**DIRECTIONS FOR THIS TASK**
Treat the line containing "151. When treating" as the last one, and return every line exactly from the first line of the material below up to it.
········
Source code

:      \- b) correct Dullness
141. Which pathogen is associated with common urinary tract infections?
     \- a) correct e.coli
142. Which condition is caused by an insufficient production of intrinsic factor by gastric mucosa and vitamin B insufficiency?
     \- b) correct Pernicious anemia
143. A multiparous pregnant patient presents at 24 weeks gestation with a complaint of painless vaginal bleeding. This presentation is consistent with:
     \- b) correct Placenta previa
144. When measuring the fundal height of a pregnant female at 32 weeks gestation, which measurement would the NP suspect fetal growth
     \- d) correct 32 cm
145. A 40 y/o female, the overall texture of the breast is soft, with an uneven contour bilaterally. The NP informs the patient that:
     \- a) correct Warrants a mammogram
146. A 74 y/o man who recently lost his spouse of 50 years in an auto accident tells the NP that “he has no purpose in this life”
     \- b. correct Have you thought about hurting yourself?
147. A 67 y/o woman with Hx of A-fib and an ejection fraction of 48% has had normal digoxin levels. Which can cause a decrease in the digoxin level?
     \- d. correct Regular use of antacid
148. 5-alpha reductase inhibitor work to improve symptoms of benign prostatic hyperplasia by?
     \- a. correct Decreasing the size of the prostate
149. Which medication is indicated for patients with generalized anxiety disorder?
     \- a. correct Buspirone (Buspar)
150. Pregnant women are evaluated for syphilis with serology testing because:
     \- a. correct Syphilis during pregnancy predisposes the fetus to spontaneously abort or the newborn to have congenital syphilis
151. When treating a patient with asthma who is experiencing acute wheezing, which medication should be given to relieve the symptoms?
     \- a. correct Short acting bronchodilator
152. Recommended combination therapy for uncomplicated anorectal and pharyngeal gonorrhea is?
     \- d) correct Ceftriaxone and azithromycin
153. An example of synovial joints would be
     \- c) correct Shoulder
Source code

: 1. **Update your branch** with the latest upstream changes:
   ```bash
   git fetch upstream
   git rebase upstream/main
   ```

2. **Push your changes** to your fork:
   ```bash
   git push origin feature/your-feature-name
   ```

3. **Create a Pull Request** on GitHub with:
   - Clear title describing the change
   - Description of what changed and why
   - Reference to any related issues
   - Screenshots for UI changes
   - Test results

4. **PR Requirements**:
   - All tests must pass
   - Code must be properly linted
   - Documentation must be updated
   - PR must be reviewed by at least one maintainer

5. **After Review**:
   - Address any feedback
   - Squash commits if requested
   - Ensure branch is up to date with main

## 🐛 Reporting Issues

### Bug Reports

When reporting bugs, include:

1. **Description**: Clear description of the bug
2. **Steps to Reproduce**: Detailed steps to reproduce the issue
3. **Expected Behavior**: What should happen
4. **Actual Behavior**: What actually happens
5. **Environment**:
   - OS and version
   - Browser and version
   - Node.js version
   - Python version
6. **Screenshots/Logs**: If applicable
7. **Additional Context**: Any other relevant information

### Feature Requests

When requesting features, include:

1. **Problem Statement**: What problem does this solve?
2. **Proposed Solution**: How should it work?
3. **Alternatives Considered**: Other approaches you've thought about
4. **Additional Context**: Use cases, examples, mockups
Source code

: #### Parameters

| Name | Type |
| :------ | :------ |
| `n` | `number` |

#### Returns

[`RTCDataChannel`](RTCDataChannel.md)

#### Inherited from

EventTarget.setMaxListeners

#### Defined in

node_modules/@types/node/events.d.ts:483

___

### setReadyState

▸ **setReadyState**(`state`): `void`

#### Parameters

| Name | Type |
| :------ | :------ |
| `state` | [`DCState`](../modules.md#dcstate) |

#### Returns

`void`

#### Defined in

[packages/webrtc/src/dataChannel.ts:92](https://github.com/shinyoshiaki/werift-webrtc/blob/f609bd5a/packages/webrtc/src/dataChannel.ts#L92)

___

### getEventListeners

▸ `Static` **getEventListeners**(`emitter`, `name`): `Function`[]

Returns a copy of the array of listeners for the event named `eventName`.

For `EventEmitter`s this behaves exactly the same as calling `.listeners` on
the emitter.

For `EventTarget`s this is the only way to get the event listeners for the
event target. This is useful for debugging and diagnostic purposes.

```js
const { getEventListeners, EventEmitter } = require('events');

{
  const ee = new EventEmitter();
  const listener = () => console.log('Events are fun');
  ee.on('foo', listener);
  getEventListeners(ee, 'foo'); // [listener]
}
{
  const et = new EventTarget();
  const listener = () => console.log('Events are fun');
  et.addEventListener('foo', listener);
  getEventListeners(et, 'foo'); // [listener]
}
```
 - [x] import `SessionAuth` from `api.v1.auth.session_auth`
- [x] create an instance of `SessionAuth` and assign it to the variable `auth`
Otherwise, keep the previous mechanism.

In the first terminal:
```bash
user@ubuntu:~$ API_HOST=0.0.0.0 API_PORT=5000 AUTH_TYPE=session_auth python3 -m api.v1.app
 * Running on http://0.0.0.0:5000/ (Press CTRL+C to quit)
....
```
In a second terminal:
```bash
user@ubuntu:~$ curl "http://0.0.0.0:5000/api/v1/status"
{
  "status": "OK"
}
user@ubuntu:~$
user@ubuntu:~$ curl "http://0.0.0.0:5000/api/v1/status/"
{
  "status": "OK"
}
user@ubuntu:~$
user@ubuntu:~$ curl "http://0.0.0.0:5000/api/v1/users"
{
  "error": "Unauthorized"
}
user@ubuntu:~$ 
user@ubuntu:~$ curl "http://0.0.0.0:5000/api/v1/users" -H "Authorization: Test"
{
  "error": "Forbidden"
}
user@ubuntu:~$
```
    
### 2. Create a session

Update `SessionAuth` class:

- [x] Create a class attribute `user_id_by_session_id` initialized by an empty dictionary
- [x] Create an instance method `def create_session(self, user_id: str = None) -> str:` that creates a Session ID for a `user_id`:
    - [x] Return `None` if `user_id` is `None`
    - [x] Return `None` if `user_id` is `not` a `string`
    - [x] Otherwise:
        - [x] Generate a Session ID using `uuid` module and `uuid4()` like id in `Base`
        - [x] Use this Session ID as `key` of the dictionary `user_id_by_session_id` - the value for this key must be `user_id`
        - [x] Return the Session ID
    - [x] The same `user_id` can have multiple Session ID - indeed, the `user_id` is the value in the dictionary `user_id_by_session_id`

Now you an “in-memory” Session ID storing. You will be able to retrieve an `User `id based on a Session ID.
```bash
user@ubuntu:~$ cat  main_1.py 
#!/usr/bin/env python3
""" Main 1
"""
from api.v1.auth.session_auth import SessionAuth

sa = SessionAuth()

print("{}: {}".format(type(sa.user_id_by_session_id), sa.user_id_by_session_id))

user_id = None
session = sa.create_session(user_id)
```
········
**RESULT OF THE TASK**
Source code

:      \- b) correct Dullness
141. Which pathogen is associated with common urinary tract infections?
     \- a) correct e.coli
142. Which condition is caused by an insufficient production of intrinsic factor by gastric mucosa and vitamin B insufficiency?
     \- b) correct Pernicious anemia
143. A multiparous pregnant patient presents at 24 weeks gestation with a complaint of painless vaginal bleeding. This presentation is consistent with:
     \- b) correct Placenta previa
144. When measuring the fundal height of a pregnant female at 32 weeks gestation, which measurement would the NP suspect fetal growth
     \- d) correct 32 cm
145. A 40 y/o female, the overall texture of the breast is soft, with an uneven contour bilaterally. The NP informs the patient that:
     \- a) correct Warrants a mammogram
146. A 74 y/o man who recently lost his spouse of 50 years in an auto accident tells the NP that “he has no purpose in this life”
     \- b. correct Have you thought about hurting yourself?
147. A 67 y/o woman with Hx of A-fib and an ejection fraction of 48% has had normal digoxin levels. Which can cause a decrease in the digoxin level?
     \- d. correct Regular use of antacid
148. 5-alpha reductase inhibitor work to improve symptoms of benign prostatic hyperplasia by?
     \- a. correct Decreasing the size of the prostate
149. Which medication is indicated for patients with generalized anxiety disorder?
     \- a. correct Buspirone (Buspar)
150. Pregnant women are evaluated for syphilis with serology testing because:
     \- a. correct Syphilis during pregnancy predisposes the fetus to spontaneously abort or the newborn to have congenital syphilis
151. When treating a patient with asthma who is experiencing acute wheezing, which medication should be given to relieve the symptoms?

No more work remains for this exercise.